General

Condemnation of limitation of fundamental worker’s rights

The SAOU says in a media release that the proposed limitation of the right of educators to strike implies that Education would have to be declared an essential service. Any such declaration would violate currently held, local and international definitions of what an essential service is.

In terms of the International Labour Organisation (ILO), essential services refer to those careers that will result in life or death if labour is withdrawn. Clearly Education does not fit within that definition and any attempt to force it to fit would constitute an indefensible and inexplicable attack on the labour rights of educators as enshrined in the Bill of Rights as contemplated in the SA Constitution.

In no country where a free democracy and respect for fundamental human rights exist, is Education regarded as an essential service. Education International, a body to which the SAOU is affiliated, and which represents 32 million educators, will not support such a development.

The SAOU agrees that education is in crisis but can never agree to a political decision that will impact negatively on fundamental rights as contemplated in the Bill of Rights. If this development is allowed to continue uncontested, it will be the thin edge of the wedge that will inevitably lead to the corrosion of other fundamental rights. The Union cannot credit that a government which claims to espouse the cause of democracy and human rights would even consider an approach characteristic of totalitarianism and the limitation of a fundamental right.

The SAOU is fully aware that no right is absolute and the converse of every right is the concomitant responsibility that goes with it. Notably, recent past experience has shown that those career groups that are presently defined as essential services participated in strike action. Clearly, the problem does not lie with a definition but rather at a completely different level.

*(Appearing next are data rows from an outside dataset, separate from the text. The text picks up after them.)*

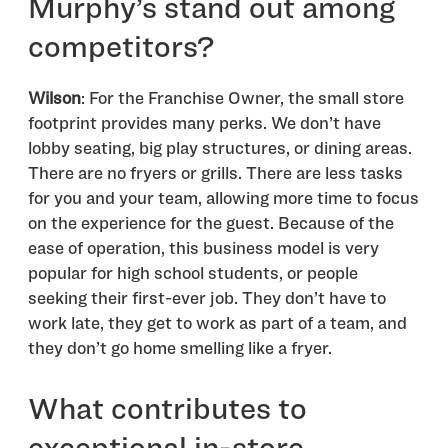
Murphy’s stand out among
competitors?
Wilson
: For the Franchise Owner, the small store
footprint provides many perks. We don’t have
lobby seating, big play structures, or dining areas.
There are no fryers or grills. There are less tasks
for you and your team, allowing more time to focus
on the experience for the guest. Because of the
ease of operation, this business model is very
popular for high school students, or people
seeking their first-ever job. They don’t have to
work late, they get to work as part of a team, and
they don’t go home smelling like a fryer.
What contributes to
exceptional in-store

It may be suggested that the problem of the so-called essential workers lay with a lack of work ethic, a lack of professionalism and a lack of dedication.

The SAOU has a proud record of exercising its rights with extreme responsibility and does not require a political party to prescribe to it regarding responsible action.

The SAOU will, therefore, not only actively reject any such proposal but will take whatever formal steps necessary to resist the actions allegedly being contemplated by the South African government.